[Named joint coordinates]
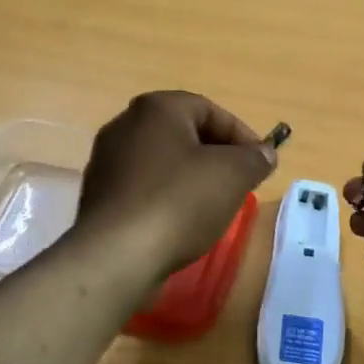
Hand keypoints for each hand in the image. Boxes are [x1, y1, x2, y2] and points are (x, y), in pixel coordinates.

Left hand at [76, 91, 276, 280]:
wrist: (116, 255)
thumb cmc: (179, 201)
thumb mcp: (232, 175)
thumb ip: (254, 158)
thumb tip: (264, 154)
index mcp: (156, 108)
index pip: (210, 110)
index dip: (241, 135)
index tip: (260, 163)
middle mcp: (125, 124)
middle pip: (184, 134)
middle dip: (216, 156)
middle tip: (239, 183)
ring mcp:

● WORK TASK: For the records above, state the number of lines that contain "middle", and provide nothing further.

● SOLUTION BELOW: 4